In an article titled Democracy in Name Only for Africa, written about a week before Zimbabwe’s elections, Michelle Gavin and Alexandra Drent, say decades after multiparty democracy in Africa, many on the continent still face sham elections, restrictions of rights, and few improvements.

“Democracy is in trouble in Africa. It’s not just the latest coup d’état in Niger, completing the belt of military governments stretching across the continent. It’s also an overall sense of dissatisfaction and disillusionment, and a fundamental problem of governance quality,” the article says.

“The problems for champions of democracy run deep. The very meaning of the term has been called into question for too many populations who have experienced plenty of elections, but little in the way of real political choice or accountability.

 “This month alone, Gabon and Zimbabwe are likely to provide new fodder for democracy cynics. In Gabon, citizens will go to the polls in a process almost certain to provide another mandate for the Bongo dynasty, which has remained in control of the country for over half a century.

 “A compressed electoral timetable and move to single-round voting, combined with a long history of dividing and co-opting the opposition, leaves little room for doubt about the outcome.

 “In Zimbabwe, the electoral commission’s shenanigans and heavy-handed treatment of opposition candidates and supporters do not inspire confidence in the process to come. From faux-civil society organisations intimidating communities to ensure the ruling party retains power “in perpetuity” to cases before the deeply compromised judiciary aimed at undercutting challenges to the status quo, the pre-election climate is ludicrously unbalanced.”

Mnangagwa and his supporters have been congratulating each other over their victory in a charade secured by fair means or foul, but the country and democracy are the biggest losers in their win.

Jonathan Moyo, a professor of politics and former minister, says Chamisa performed poorly, since he won three out of 10 provinces.
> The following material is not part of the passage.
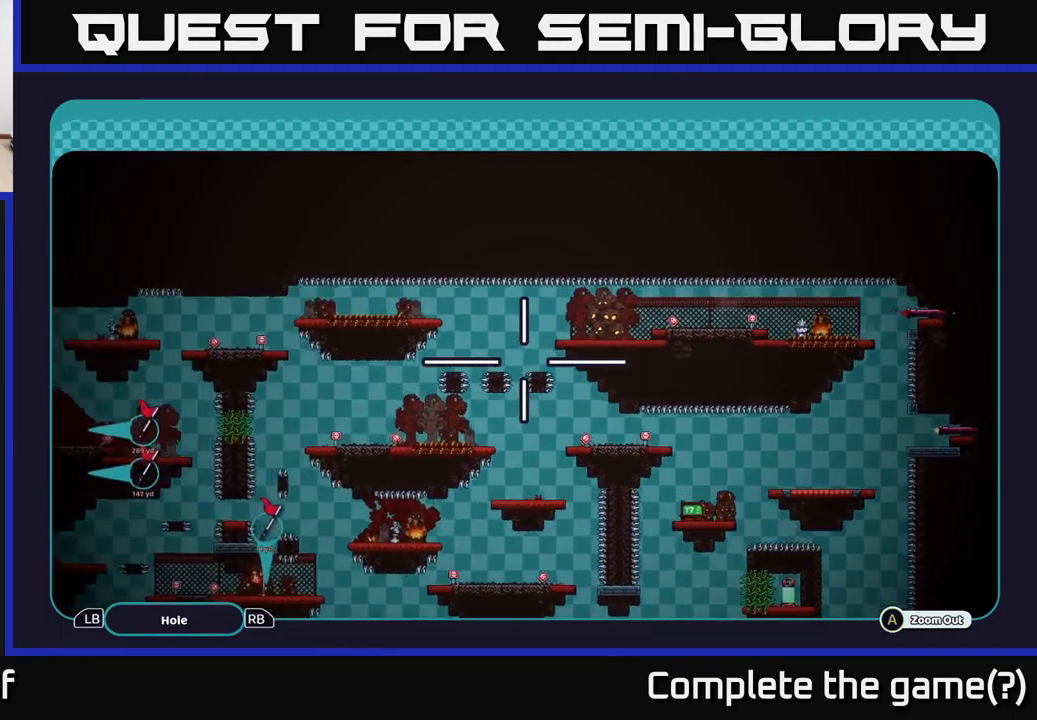
{"buttons": ["A"], "left_stick": "up-left", "right_stick": "center", "events": [[216, "left_stick", "down-right"], [366, "left_stick", "center"], [416, "left_stick", "left"], [483, "left_stick", "up-left"]]}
 “Chamisa won only three out of Zimbabwe’s 10 provinces: Bulawayo, Harare and Matabeleland North. Effectively, and so to speak, Chamisa lost in all of Mashonaland’s provinces, winning there only in metropolitan Harare. Notably, Chamisa did not win Masvingo, his home province. In Matabeleland provinces, Chamisa won metropolitan Bulawayo and Matabeleland North; while Matabeleland South voted in step with the rest of the country. This is the worst national performance by an MDC/CCC opposition presidential candidate since the formation of the MDC in 1999. Chamisa’s poor national performance should give voters in Matabeleland provinces food for thought after they woke up this morning to the hard realisation that the region’s vote is out of step with the voting of the rest of the country.”

 However, former deputy prime minister Arthur Mutambara said Chamisa, whom he describes as the leader of the only bona fide opposition party in Zimbabwe, fought a great fight.

“Here we go again. The cycle of disputed elections continues. We must come together as a nation and cure this cancer. We must devise a way to conduct free, fair and credible elections,” Mutambara said.

“Respect must go to President Chamisa and the CCC for fighting a great fight — Against all odds.” Prominent South African-based local researcher Phillan Zamchiya said Chamisa and CCC have six dominant options going forward.

 “These include: (1) boycotting parliament; (2) peaceful mass action; (3) seeking legal recourse; (4) an internal political settlement (a handshake); (5) Seeking an urgent Sadc intervention and or (6) After Action Review (self-introspection),” he said.

 “Whilst these might appear different blocks on paper, in practice they work in combination to varying degrees.”